Some years ago my Dad (arb Registration No. 034189D) suffered the excruciating pain of a kidney stone. Before the advent of modern surgery there would have been no treatment. Those who 'passed' the stone lived to tell the tale - those who didn't could well die.
More recently, treatment involved invasive surgery: open-up, remove kidney, dissect the organ, locate and cut out stone, patch up patient. If all went well, four to six weeks of hospitalisation. Complications such as septicaemia would frequently double that, and sometimes cost patients' lives.
Dad was lucky. The clever French (early manufacturers of low-frequency sound weapons which destroy human organs) had turned their attentions to the development of sonic treatment for kidney stones. It works like this: two sound beams of different frequency are directed at the stone from opposing angles causing it to disintegrate before it passes out of the body naturally.
No invasive surgery, no anaesthetic, no hospitalisation, no risk of infection and all very cheap for the taxpayer - or health-insurance provider.
Indeed, the patient can even watch the 'operation' on screen and it's all so fast! Poor Dad, who had been heavily sedated whilst awaiting the treatment, arrived at hospital on a stretcher. Barely an hour later he walked out pain free, and fit as a fiddle.
So why this story? Well, it follows on from last week's column on developments in garage design through which I pointed out that new techniques in management and corporate imaging constantly challenge traditional architectural responses.
And it is here that architects need to be at the 'cutting edge' in terms of working closely with their clients to anticipate and facilitate such progress.
Of course our society instinctively resists change. But in an area where new techniques challenge even the principles of invasive surgery for an ever widening range of ailments, and where new equipment is ever more compact and mobile, it must make sense to constantly review the facilities from which treatment is given. Indeed, the concept of taking equipment and treatment to patients, rather than the reverse, is the extreme of such reviews. As Cedric would say, 'Do they need a vehicle or a building?'
I once led a team on a project to Alma Ata in Kazakhstan. Commissioned to review the healthcare estate of that region, we had managers, accountants and epidemiologists with us. What was the condition of the hospitals? Were they in the right place? How effective, if at all, was the primary healthcare system? These were the questions.

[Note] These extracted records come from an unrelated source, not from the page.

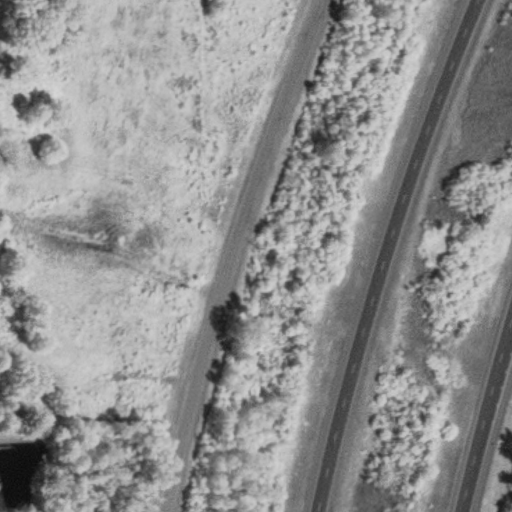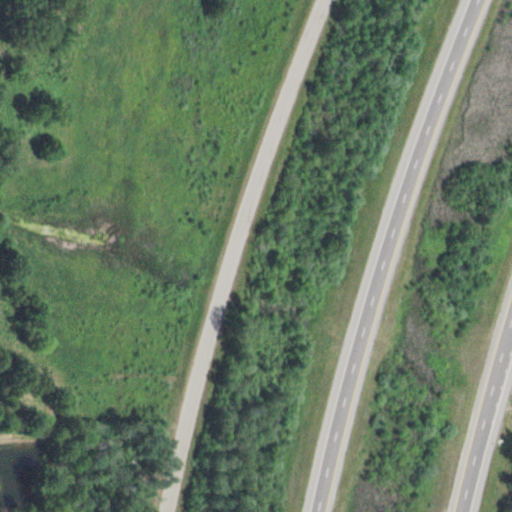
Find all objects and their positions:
road: (377, 252)
road: (214, 253)
road: (483, 413)
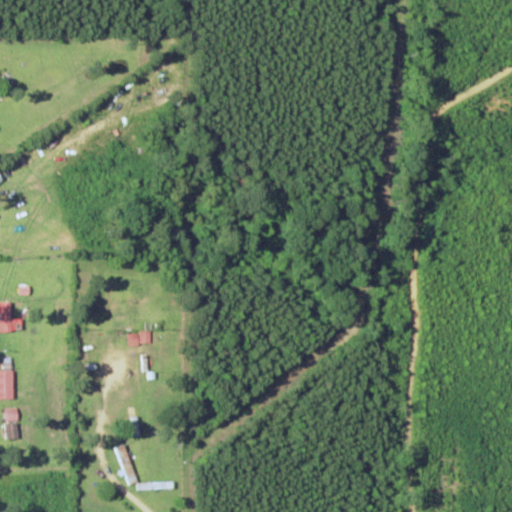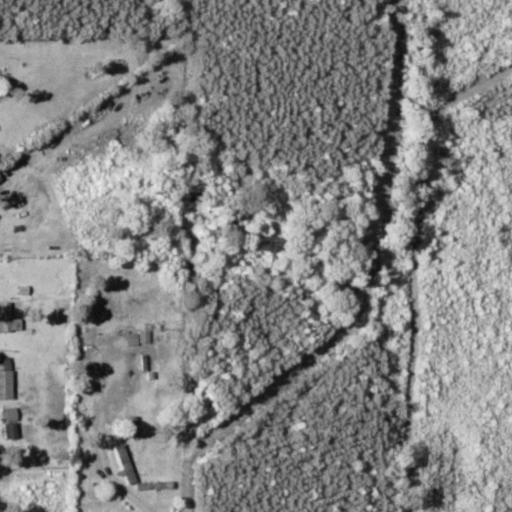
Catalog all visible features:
building: (5, 315)
building: (140, 337)
building: (7, 383)
building: (12, 414)
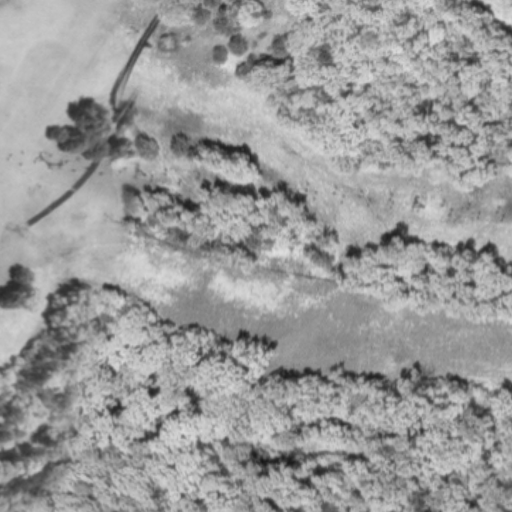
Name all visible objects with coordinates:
park: (58, 149)
aerialway pylon: (54, 162)
aerialway pylon: (148, 173)
ski resort: (265, 178)
aerialway pylon: (226, 182)
aerialway pylon: (423, 205)
park: (274, 480)
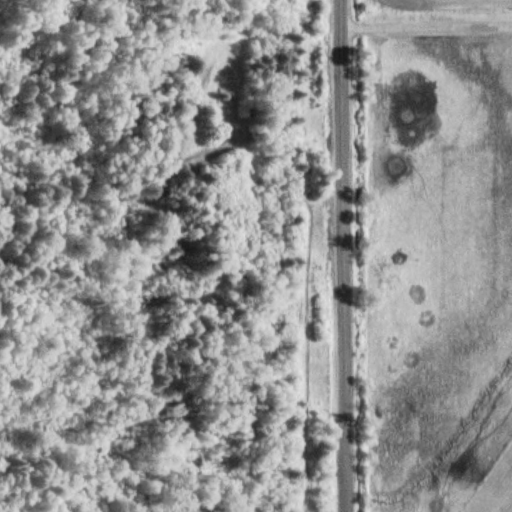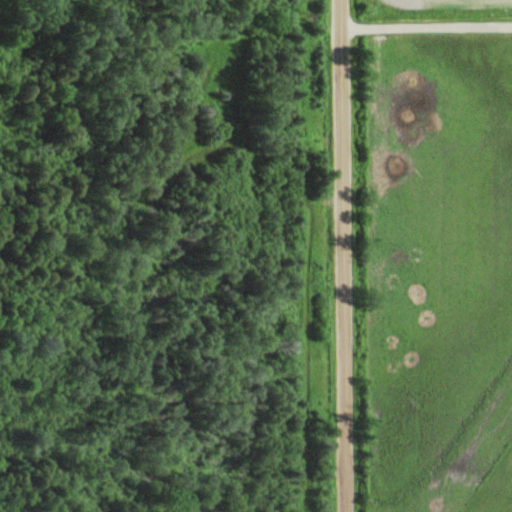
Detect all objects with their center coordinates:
road: (346, 153)
road: (349, 409)
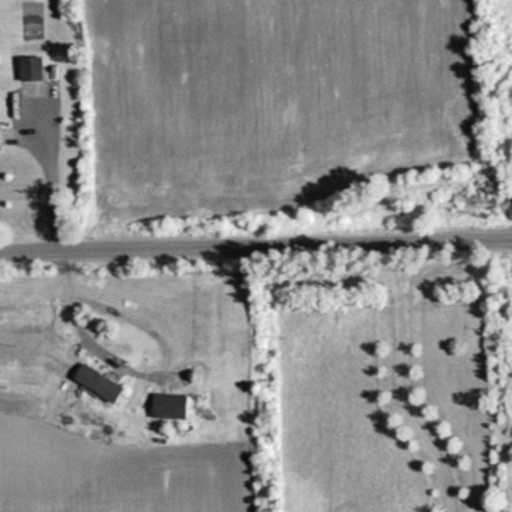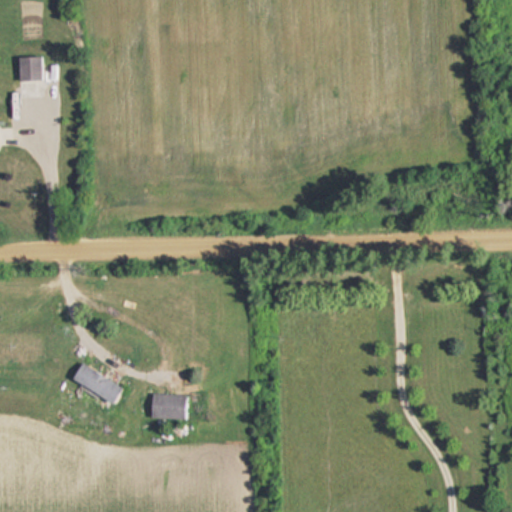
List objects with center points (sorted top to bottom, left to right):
building: (28, 66)
road: (256, 246)
building: (92, 382)
building: (164, 405)
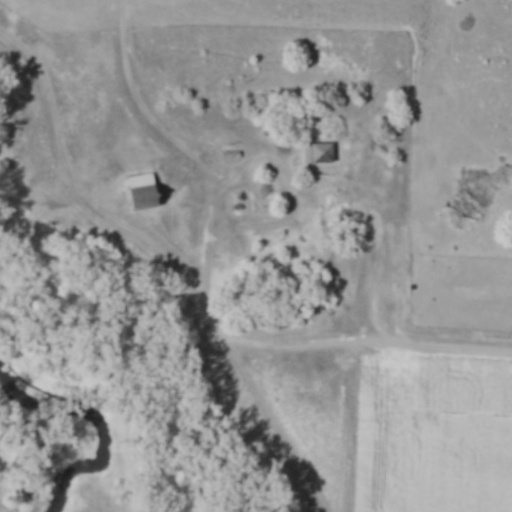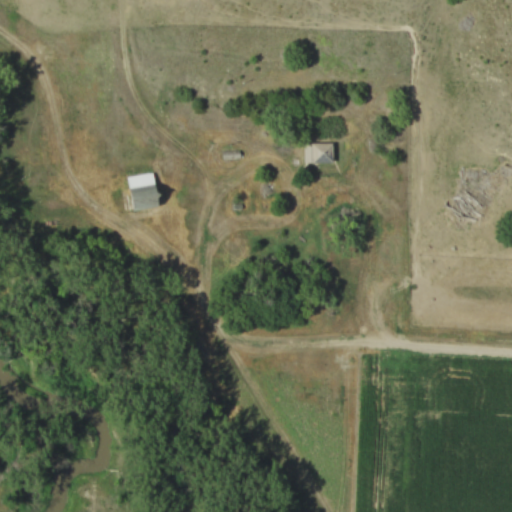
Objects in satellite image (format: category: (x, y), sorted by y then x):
building: (320, 152)
building: (139, 180)
building: (143, 198)
road: (365, 304)
crop: (432, 433)
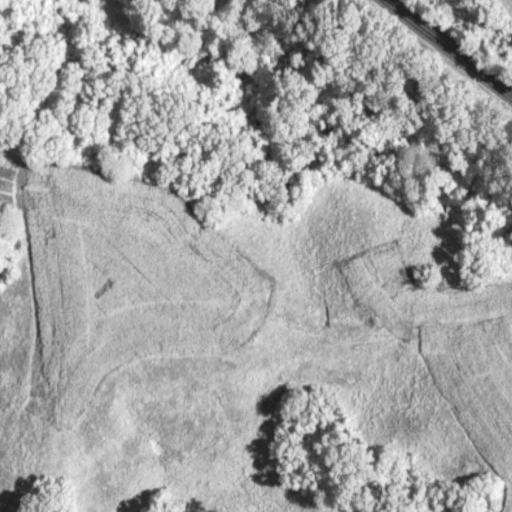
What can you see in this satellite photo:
road: (447, 48)
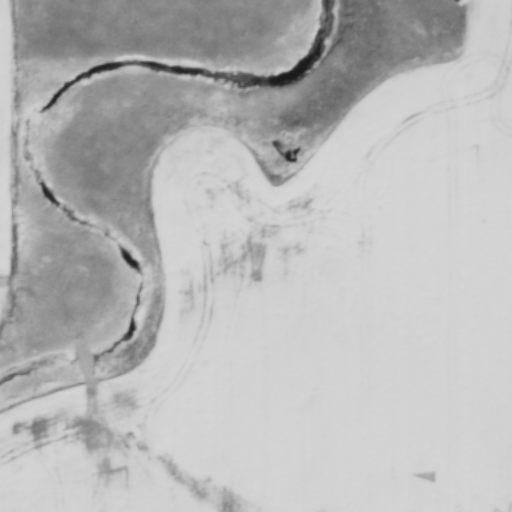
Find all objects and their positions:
crop: (314, 317)
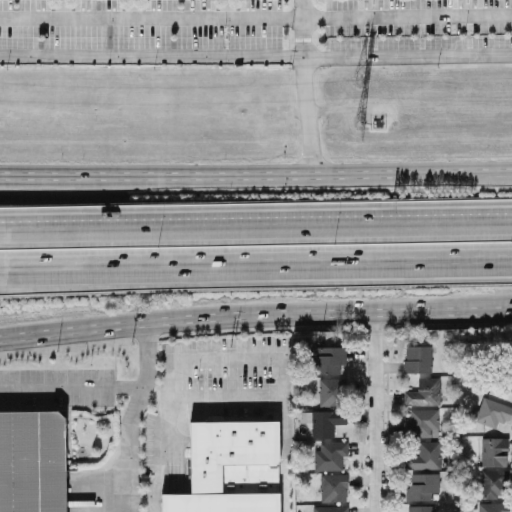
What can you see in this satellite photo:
road: (256, 18)
power tower: (357, 80)
road: (307, 87)
power tower: (358, 124)
road: (34, 175)
road: (290, 175)
road: (256, 225)
road: (256, 262)
road: (481, 303)
road: (481, 308)
road: (224, 313)
building: (416, 359)
building: (329, 360)
road: (278, 361)
road: (70, 384)
building: (330, 392)
building: (422, 393)
road: (374, 411)
building: (492, 413)
road: (130, 416)
building: (325, 422)
building: (422, 423)
road: (157, 441)
building: (492, 452)
building: (328, 456)
building: (424, 456)
building: (31, 461)
building: (31, 462)
building: (228, 468)
building: (230, 468)
building: (492, 484)
building: (420, 487)
building: (330, 489)
building: (492, 507)
building: (419, 508)
building: (329, 509)
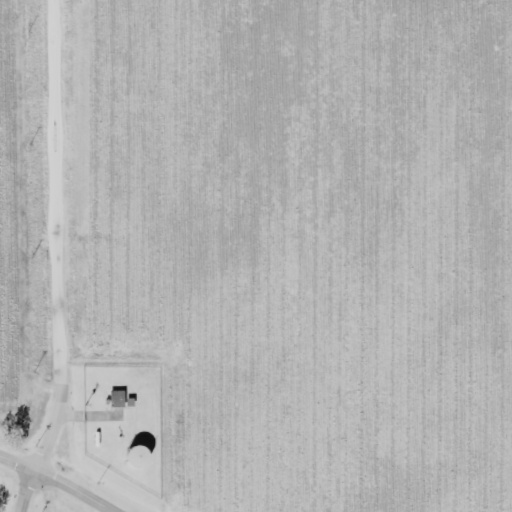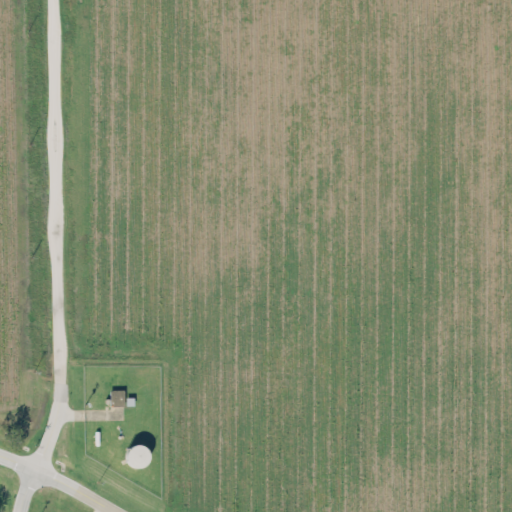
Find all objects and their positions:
crop: (8, 216)
road: (54, 238)
crop: (302, 242)
building: (116, 396)
building: (116, 396)
building: (128, 400)
road: (88, 412)
building: (136, 454)
road: (57, 480)
road: (26, 491)
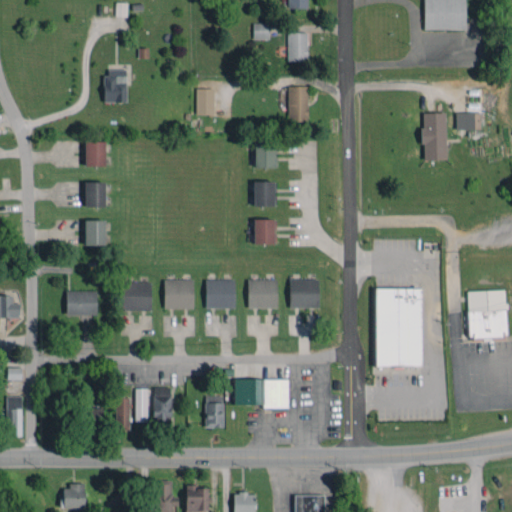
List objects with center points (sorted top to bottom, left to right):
building: (297, 3)
building: (120, 8)
building: (443, 14)
building: (260, 30)
building: (296, 46)
road: (400, 82)
building: (114, 85)
road: (83, 87)
building: (204, 100)
building: (296, 103)
building: (467, 120)
building: (433, 135)
building: (94, 153)
building: (264, 154)
building: (263, 192)
building: (93, 193)
road: (310, 212)
road: (28, 218)
road: (349, 227)
building: (263, 230)
building: (93, 231)
building: (219, 292)
building: (261, 292)
building: (303, 292)
building: (177, 293)
building: (135, 295)
building: (80, 302)
building: (8, 306)
building: (486, 313)
building: (397, 326)
road: (431, 327)
road: (191, 358)
building: (13, 372)
road: (463, 374)
building: (260, 391)
building: (140, 404)
building: (161, 404)
road: (31, 407)
building: (212, 410)
building: (121, 412)
building: (13, 414)
building: (91, 419)
road: (256, 455)
road: (474, 479)
road: (380, 483)
building: (72, 496)
building: (159, 496)
building: (196, 498)
building: (242, 502)
building: (308, 503)
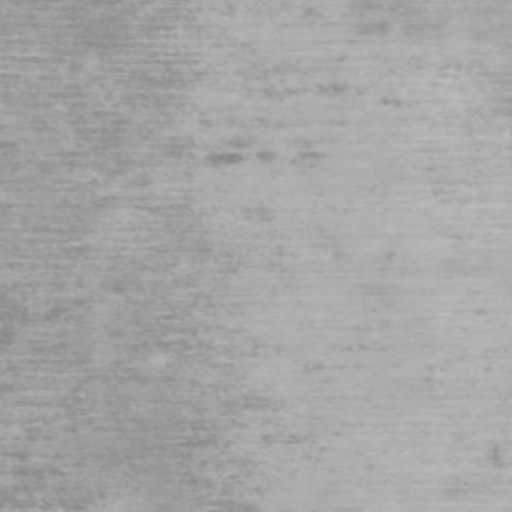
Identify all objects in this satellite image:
crop: (255, 255)
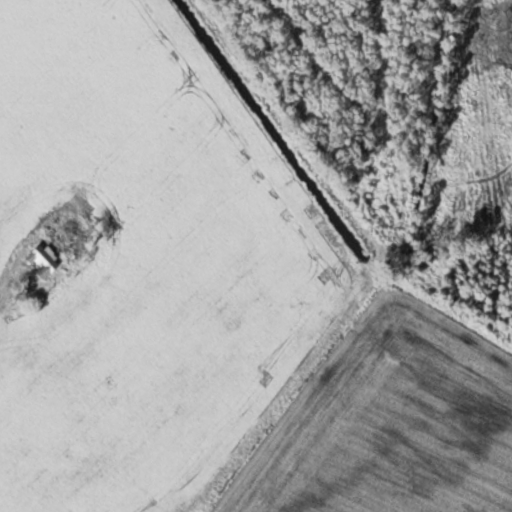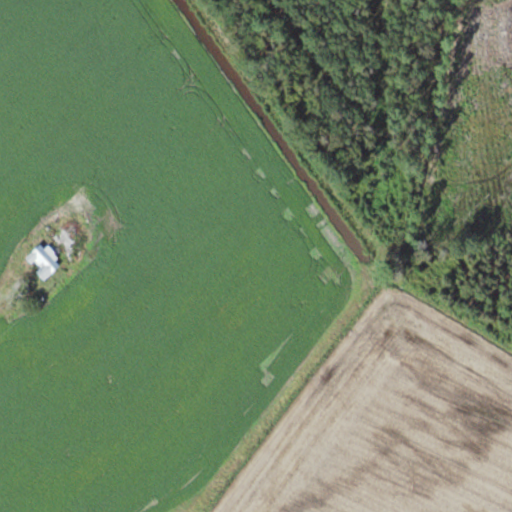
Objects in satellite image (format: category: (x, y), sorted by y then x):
building: (74, 204)
building: (44, 259)
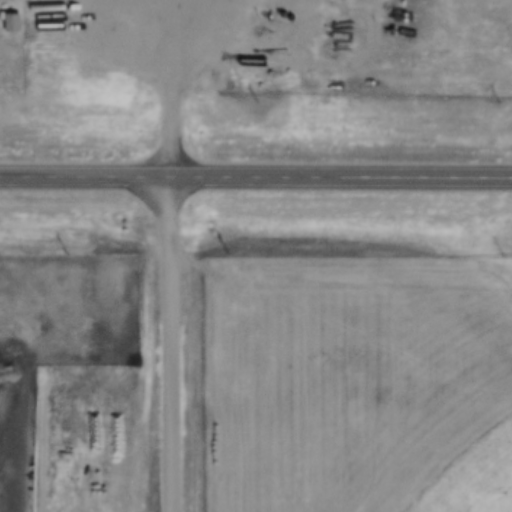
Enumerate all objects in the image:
building: (37, 22)
building: (8, 24)
building: (8, 24)
road: (150, 48)
road: (178, 90)
road: (255, 182)
road: (178, 347)
building: (64, 398)
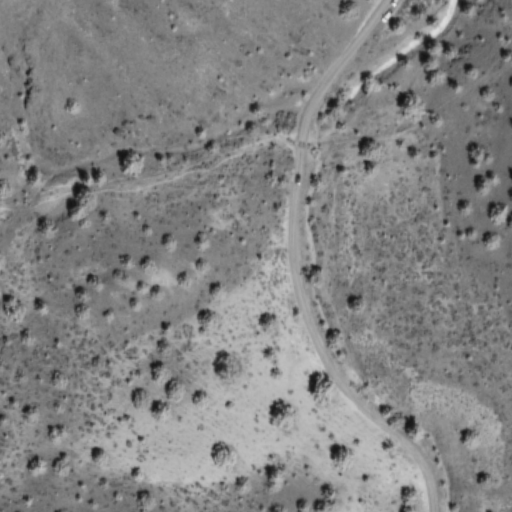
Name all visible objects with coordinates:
road: (295, 265)
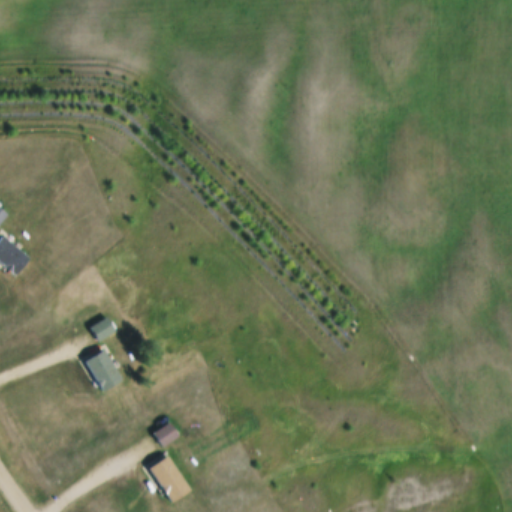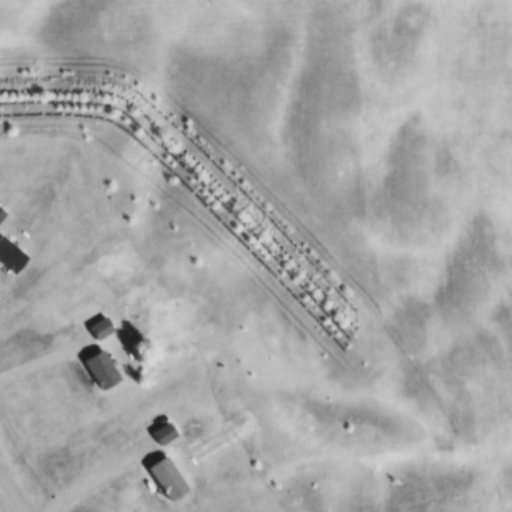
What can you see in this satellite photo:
building: (2, 213)
building: (1, 217)
building: (9, 256)
building: (11, 258)
building: (102, 328)
building: (101, 331)
road: (45, 357)
building: (103, 371)
building: (101, 372)
building: (165, 434)
building: (165, 436)
road: (93, 478)
building: (169, 478)
building: (168, 481)
road: (14, 490)
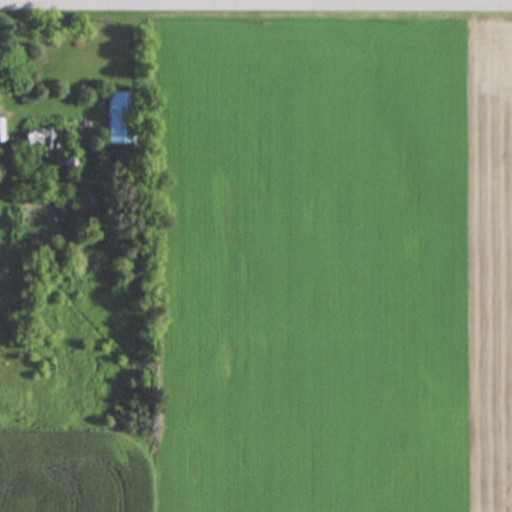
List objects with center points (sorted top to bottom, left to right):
road: (256, 10)
building: (121, 118)
building: (47, 148)
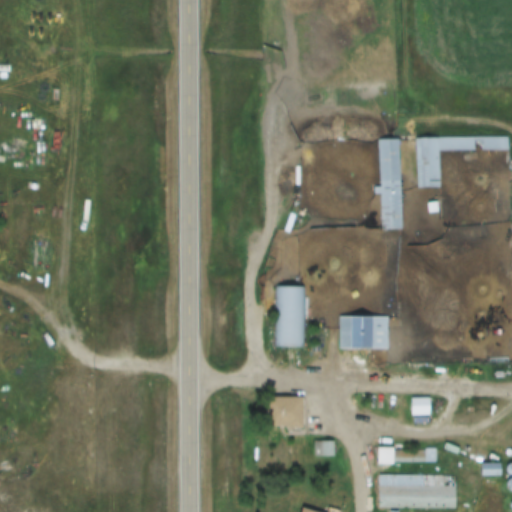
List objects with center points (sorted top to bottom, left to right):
road: (500, 119)
building: (448, 154)
building: (389, 185)
road: (195, 255)
building: (289, 316)
building: (362, 333)
road: (85, 353)
building: (418, 408)
building: (282, 412)
building: (323, 449)
building: (405, 457)
building: (488, 470)
building: (415, 493)
building: (300, 511)
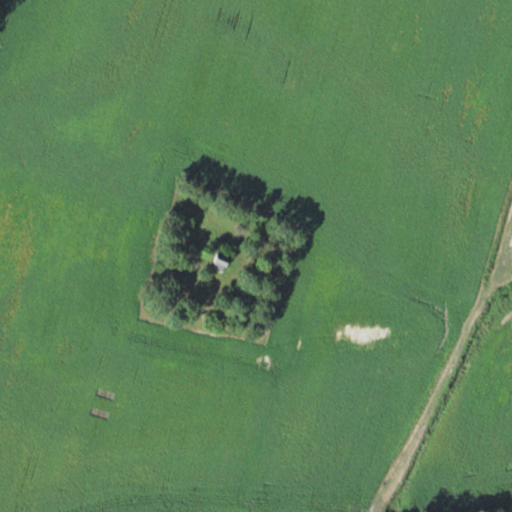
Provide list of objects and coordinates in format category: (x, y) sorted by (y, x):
building: (221, 261)
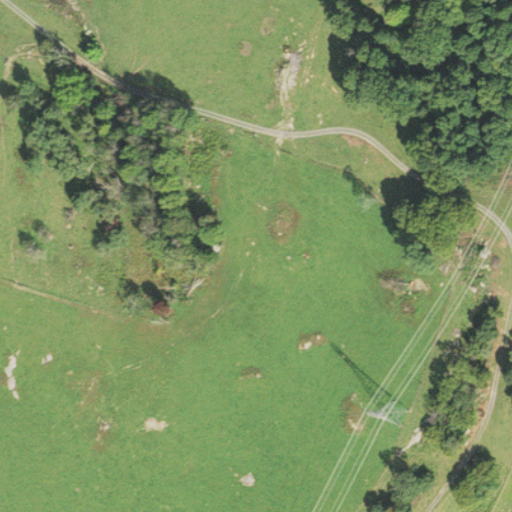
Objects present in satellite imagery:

The issue that perplexed us most was the Kazaks' insistence that they were some 2300 bed spaces short, despite having a much higher ratio of hospital beds to population than here. We found that, with the exception of tuberculosis (which we removed from the equation), ailments per head of population and epidemiological trends were similar to the uk. They didn't look after patients better - yet their average hospital stay was 23 days to our four.
Further investigation revealed that a lack of pre-hospitalisation diagnosis, and delayed treatment of those hospitalised, placed unnecessary demand on bed spaces (some patients were hospitalised for as long as nine days before receiving their first examination!)
Conclusion: putting money into more buildings would be wasted. They didn't need extra beds; they had too many. They needed better management, more diagnostic equipment, and more doctors.
And the point of all this? Architects must remain closely involved in brief development, as it is this that informs design objectives and outcome. It simply isn't acceptable for others, be they project managers, administrators, contractors or the ever-hungry qs, to take this territory. Their ambitions are frequently incompatible with design research, and their experience all too often denies them any effective role in the creative processes that are intrinsic to brief formulation.
Controversial - of course, but a truth that must be acknowledged in the interest of the client, the user and indeed of architecture.